Prefect
Integrate Polars Cloud authentication and per-task compute sizing into a Prefect flow using Secret
blocks for credentials.
Credentials are stored as Prefect
Secret blocks so raw
values are never hard-coded in flow code. Register and populate them once with the Prefect CLI:
prefect block register -m prefect.blocks.system
prefect block create secret polars-cloud-client-id
prefect block create secret polars-cloud-client-secret
Authentication is performed once at the top of the flow so every task in the run shares the same
session.

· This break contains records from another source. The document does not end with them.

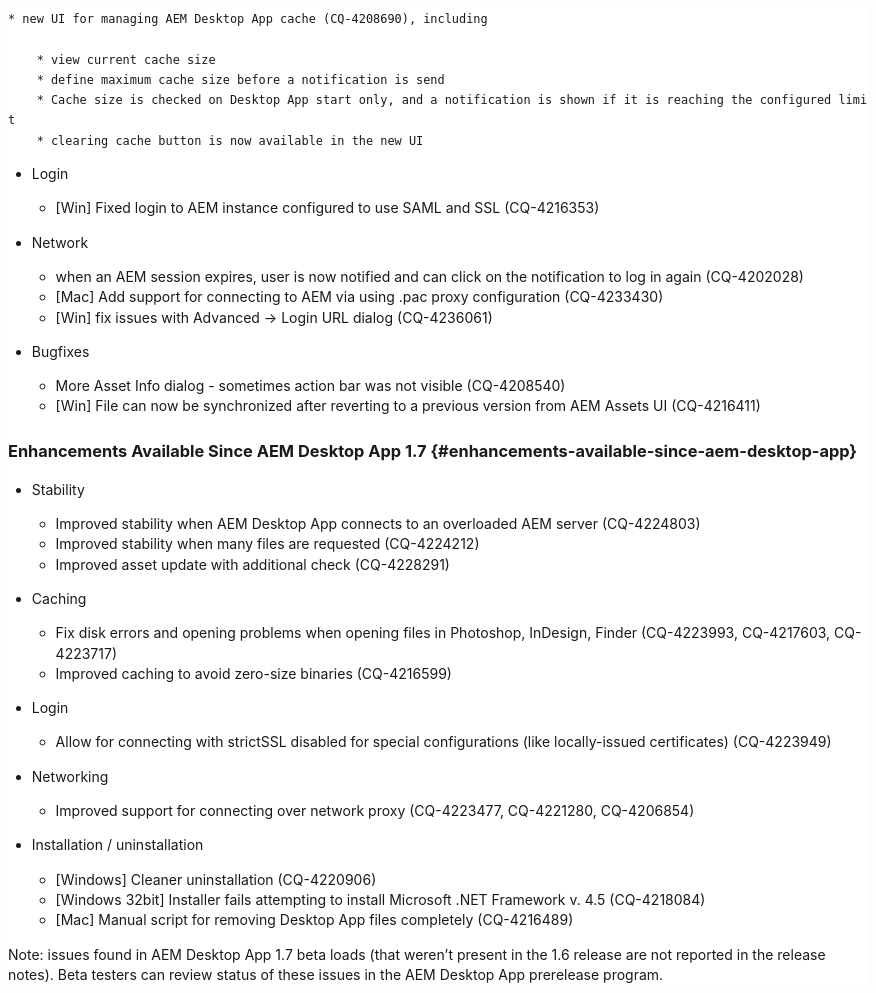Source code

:     * new UI for managing AEM Desktop App cache (CQ-4208690), including

        * view current cache size
        * define maximum cache size before a notification is send
        * Cache size is checked on Desktop App start only, and a notification is shown if it is reaching the configured limit
        * clearing cache button is now available in the new UI

* Login

    * [Win] Fixed login to AEM instance configured to use SAML and SSL (CQ-4216353)

* Network

    * when an AEM session expires, user is now notified and can click on the notification to log in again (CQ-4202028)
    * [Mac] Add support for connecting to AEM via using .pac proxy configuration (CQ-4233430)
    * [Win] fix issues with Advanced -&gt; Login URL dialog (CQ-4236061)

* Bugfixes

    * More Asset Info dialog - sometimes action bar was not visible (CQ-4208540)
    * [Win] File can now be synchronized after reverting to a previous version from AEM Assets UI (CQ-4216411)

### Enhancements Available Since AEM Desktop App 1.7 {#enhancements-available-since-aem-desktop-app}

* Stability

    * Improved stability when AEM Desktop App connects to an overloaded AEM server (CQ-4224803)
    * Improved stability when many files are requested (CQ-4224212)
    * Improved asset update with additional check (CQ-4228291)

* Caching

    * Fix disk errors and opening problems when opening files in Photoshop, InDesign, Finder (CQ-4223993, CQ-4217603, CQ-4223717)
    * Improved caching to avoid zero-size binaries (CQ-4216599)

* Login

    * Allow for connecting with strictSSL disabled for special configurations (like locally-issued certificates) (CQ-4223949)

* Networking

    * Improved support for connecting over network proxy (CQ-4223477, CQ-4221280, CQ-4206854)

* Installation / uninstallation

    * [Windows] Cleaner uninstallation (CQ-4220906)
    * [Windows 32bit] Installer fails attempting to install Microsoft .NET Framework v. 4.5 (CQ-4218084)
    * [Mac] Manual script for removing Desktop App files completely (CQ-4216489)

Note: issues found in AEM Desktop App 1.7 beta loads (that weren’t present in the 1.6 release are not reported in the release notes). Beta testers can review status of these issues in the AEM Desktop App prerelease program.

Each task receives its ComputeContext directly via .remote(ctx), and the flow owns the
VM lifecycle: start() is called before any task runs and stop() is guaranteed by the finally
clause.
dataset_1 and dataset_2 share a single instance which handles both tasks sequentially
(concurrently for Prefect, but sequentially in Polars Cloud). joined runs on a larger VM,
which is started and stopped independently.
import polars as pl
import polars_cloud as pc
from prefect import flow, task
from prefect.blocks.system import Secret
SMALL_CTX = pc.ComputeContext(cpus=2, memory=4)
LARGE_CTX = pc.ComputeContext(cpus=4, memory=16)
@task
def dataset_1():
pl.scan_csv(...).remote(SMALL_CTX).sink_parquet(...)
@task
def dataset_2():
pl.scan_ndjson(...).remote(SMALL_CTX).sink_parquet(...)
# Use a bigger machine for the join.
@task
def joined():
pl.scan_parquet(...).remote(LARGE_CTX).sink_parquet(...)
@flow(name="Report")
def report():
pc.authenticate(
client_id=Secret.load("polars-cloud-client-id").get(),
client_secret=Secret.load("polars-cloud-client-secret").get(),
)
SMALL_CTX.start()
LARGE_CTX.start()
try:
f1 = dataset_1.submit()
f2 = dataset_2.submit()
joined.submit(wait_for=[f1, f2])
finally:
SMALL_CTX.stop()
LARGE_CTX.stop()
report()